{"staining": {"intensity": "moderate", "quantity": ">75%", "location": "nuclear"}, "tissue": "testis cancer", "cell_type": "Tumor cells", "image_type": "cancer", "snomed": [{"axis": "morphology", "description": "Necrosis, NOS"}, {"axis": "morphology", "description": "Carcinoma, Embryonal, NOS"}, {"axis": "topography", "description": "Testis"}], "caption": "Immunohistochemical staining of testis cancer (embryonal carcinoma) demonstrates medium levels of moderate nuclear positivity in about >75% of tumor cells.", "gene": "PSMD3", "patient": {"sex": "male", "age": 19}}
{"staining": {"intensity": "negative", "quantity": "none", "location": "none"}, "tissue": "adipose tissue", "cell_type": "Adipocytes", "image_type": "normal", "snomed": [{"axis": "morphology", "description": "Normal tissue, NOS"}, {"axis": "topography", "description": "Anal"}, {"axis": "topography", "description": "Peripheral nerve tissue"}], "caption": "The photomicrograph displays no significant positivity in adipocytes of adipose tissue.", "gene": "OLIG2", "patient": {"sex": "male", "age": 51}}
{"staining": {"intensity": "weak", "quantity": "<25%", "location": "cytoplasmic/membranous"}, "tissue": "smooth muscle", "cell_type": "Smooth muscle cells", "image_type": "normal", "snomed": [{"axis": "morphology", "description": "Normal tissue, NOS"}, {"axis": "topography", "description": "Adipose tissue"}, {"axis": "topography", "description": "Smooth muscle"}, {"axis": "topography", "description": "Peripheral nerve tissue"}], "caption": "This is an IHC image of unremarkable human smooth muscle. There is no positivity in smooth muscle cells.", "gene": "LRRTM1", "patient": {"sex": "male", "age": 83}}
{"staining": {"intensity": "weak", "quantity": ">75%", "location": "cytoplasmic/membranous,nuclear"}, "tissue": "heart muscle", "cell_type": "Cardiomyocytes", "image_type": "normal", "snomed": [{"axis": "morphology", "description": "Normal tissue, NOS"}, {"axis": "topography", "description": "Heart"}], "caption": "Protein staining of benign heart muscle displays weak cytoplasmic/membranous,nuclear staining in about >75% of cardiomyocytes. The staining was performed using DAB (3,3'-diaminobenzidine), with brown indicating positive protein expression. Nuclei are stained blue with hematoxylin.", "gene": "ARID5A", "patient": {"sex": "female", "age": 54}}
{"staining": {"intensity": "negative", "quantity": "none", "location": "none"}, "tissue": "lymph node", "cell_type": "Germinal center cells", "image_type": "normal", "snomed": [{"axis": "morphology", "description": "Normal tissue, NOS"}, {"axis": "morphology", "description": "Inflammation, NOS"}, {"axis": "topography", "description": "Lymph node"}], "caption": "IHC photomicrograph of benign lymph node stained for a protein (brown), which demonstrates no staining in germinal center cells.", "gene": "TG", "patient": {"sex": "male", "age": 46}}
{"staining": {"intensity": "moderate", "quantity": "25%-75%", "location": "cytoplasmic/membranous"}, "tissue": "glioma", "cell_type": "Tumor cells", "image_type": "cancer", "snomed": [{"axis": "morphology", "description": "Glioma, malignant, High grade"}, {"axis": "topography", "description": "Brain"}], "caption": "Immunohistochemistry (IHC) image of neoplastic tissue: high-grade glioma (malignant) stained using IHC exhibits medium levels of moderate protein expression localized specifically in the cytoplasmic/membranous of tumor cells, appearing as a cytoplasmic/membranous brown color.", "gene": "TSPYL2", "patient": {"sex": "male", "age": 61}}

§

● **Work item**:
Your reply must contain exactly the lines from the first line of the data through the line holding "photomicrograph displays no", and nothing more.

● **Problem solution**:
{"staining": {"intensity": "moderate", "quantity": ">75%", "location": "nuclear"}, "tissue": "testis cancer", "cell_type": "Tumor cells", "image_type": "cancer", "snomed": [{"axis": "morphology", "description": "Necrosis, NOS"}, {"axis": "morphology", "description": "Carcinoma, Embryonal, NOS"}, {"axis": "topography", "description": "Testis"}], "caption": "Immunohistochemical staining of testis cancer (embryonal carcinoma) demonstrates medium levels of moderate nuclear positivity in about >75% of tumor cells.", "gene": "PSMD3", "patient": {"sex": "male", "age": 19}}
{"staining": {"intensity": "negative", "quantity": "none", "location": "none"}, "tissue": "adipose tissue", "cell_type": "Adipocytes", "image_type": "normal", "snomed": [{"axis": "morphology", "description": "Normal tissue, NOS"}, {"axis": "topography", "description": "Anal"}, {"axis": "topography", "description": "Peripheral nerve tissue"}], "caption": "The photomicrograph displays no significant positivity in adipocytes of adipose tissue.", "gene": "OLIG2", "patient": {"sex": "male", "age": 51}}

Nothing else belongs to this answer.